Sindarin

Conjugate Verbs

Facts

  • Language: Sindarin
  • Created:
  • Alternate names: Grey-elven, the tongue of Beleriand, the noble tongue
  • Language code: csjn
  • Language family: Artificial
  • Script:

Introduction

Sindarin was the main Eldarin tongue in Middle-earth, the living vernacular of the Grey-elves or Sindar. It was the most prominent descendant of Common Telerin, Common Telerin itself branching off from Common Eldarin, the ancestor of Quenya, Telerin, Sindarin and Nandorin. "The Grey-elven was in origin akin to Quenya," Tolkien explains, "for it was the language of those Eldar who, coming to the shores of Middle-earth, had not passed over the Sea but had lingered on the coasts in the country of Beleriand. There Thingol Greycloak of Doriath was their king, and in the long twilight their tongue...had become far estranged from the speech of the Eldar from beyond the Sea" (LotR Appendix F).
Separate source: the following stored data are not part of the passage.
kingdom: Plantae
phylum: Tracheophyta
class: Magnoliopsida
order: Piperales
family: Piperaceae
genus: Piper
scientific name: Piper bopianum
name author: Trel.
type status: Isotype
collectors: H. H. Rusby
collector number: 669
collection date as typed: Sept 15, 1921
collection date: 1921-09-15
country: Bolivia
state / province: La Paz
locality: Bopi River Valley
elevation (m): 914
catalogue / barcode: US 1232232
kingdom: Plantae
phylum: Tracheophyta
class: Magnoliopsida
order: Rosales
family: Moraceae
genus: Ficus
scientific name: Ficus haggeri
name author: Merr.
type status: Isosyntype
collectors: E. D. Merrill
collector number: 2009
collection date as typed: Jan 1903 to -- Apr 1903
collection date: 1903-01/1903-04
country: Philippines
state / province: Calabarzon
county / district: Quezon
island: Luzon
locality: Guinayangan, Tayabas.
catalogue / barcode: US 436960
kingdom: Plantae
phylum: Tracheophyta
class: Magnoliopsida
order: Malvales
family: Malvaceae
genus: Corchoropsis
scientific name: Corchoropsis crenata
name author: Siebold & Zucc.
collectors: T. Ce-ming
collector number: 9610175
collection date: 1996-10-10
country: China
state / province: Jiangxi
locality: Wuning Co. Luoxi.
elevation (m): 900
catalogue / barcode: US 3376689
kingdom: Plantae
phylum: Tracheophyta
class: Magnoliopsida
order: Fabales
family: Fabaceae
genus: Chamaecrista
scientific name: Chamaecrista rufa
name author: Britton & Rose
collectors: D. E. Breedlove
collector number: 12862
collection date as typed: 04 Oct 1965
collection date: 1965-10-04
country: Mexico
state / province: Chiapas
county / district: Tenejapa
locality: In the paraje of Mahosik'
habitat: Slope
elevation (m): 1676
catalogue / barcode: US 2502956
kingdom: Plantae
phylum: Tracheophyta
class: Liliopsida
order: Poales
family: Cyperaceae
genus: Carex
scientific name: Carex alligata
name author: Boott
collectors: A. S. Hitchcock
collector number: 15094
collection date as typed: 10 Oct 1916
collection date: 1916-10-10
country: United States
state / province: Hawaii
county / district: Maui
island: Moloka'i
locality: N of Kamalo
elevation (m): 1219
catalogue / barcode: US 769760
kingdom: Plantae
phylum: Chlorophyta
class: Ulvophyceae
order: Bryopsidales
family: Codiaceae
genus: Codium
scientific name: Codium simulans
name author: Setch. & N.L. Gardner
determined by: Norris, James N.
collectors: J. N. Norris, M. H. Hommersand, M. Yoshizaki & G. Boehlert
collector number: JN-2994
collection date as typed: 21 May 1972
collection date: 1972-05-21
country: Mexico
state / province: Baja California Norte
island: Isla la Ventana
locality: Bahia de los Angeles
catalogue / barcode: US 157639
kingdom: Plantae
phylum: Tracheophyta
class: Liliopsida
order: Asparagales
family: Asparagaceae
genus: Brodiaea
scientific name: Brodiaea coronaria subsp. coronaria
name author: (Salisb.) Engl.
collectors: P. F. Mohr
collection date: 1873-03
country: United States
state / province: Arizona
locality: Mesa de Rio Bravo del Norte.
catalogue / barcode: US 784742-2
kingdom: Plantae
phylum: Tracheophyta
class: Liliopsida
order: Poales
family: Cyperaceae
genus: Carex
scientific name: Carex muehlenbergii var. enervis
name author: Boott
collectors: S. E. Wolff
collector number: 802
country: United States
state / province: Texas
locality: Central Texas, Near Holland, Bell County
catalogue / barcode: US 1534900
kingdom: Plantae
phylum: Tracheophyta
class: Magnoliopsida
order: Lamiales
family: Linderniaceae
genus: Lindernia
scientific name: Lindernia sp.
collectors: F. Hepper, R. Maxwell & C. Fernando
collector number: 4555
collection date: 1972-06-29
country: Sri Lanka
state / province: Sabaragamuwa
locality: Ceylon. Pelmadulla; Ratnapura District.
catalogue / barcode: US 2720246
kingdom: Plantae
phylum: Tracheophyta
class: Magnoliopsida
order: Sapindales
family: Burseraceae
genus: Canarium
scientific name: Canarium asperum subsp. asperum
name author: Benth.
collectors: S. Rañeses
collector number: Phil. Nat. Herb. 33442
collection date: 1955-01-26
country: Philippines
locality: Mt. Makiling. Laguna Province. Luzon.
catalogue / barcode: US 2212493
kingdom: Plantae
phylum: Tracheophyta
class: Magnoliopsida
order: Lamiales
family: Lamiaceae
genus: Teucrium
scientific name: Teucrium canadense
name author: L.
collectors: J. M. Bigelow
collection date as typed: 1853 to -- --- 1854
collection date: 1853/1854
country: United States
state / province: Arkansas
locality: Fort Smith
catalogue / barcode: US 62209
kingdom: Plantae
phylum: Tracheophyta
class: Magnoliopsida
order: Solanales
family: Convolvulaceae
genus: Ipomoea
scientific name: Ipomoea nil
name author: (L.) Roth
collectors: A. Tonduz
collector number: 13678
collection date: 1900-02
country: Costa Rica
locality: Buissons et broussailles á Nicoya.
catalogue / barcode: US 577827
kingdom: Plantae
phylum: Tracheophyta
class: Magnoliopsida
Though Sindarin is said to be the best preserved of the Eldarin tongues of Middle-earth (PM:305), it is nonetheless the most radically changed Elvish language we have any extensive knowledge of: "The language of the Sindar had changed much, even in unheeded growth as a tree may imperceptibly change its shape: as much maybe as an unwritten mortal tongue might change in five hundred years or more. It was already ere the Rising of the Sun a speech greatly different to the ear from [Quenya], and after that Rising all change was swift, for a while in the second Spring of Arda very swift indeed" (WJ:20). The development from Common Eldarin to Sindarin involves much more radical changes than the development from CE to Quenya, or to the Telerin of Aman. Tolkien suggested that Sindarin "had changed with the changefulness of mortal lands" (LotR Appendix F). This is not to say that the changes were chaotic and unsystematic; they were definitely regular - but they dramatically changed the general sound and "music" of the language. Some prominent changes include the final vowels being dropped, the unvoiced stops p, t, k becoming voiced b, d, g following a vowel, the voiced stops becoming spirants in the same position (except g, that disappeared altogether) and many vowels being altered, often by assimilation to other vowels. According to PM:401, "the development of Sindarin had become, long before the arrival of the Ñoldorin exiles, mainly the product of unheeded change like the tongues of Men". Commenting on the great changes, PM:78 remarks that "it was a fair tongue still, well fitted to the forests, the hills, and the shores where it had taken shape".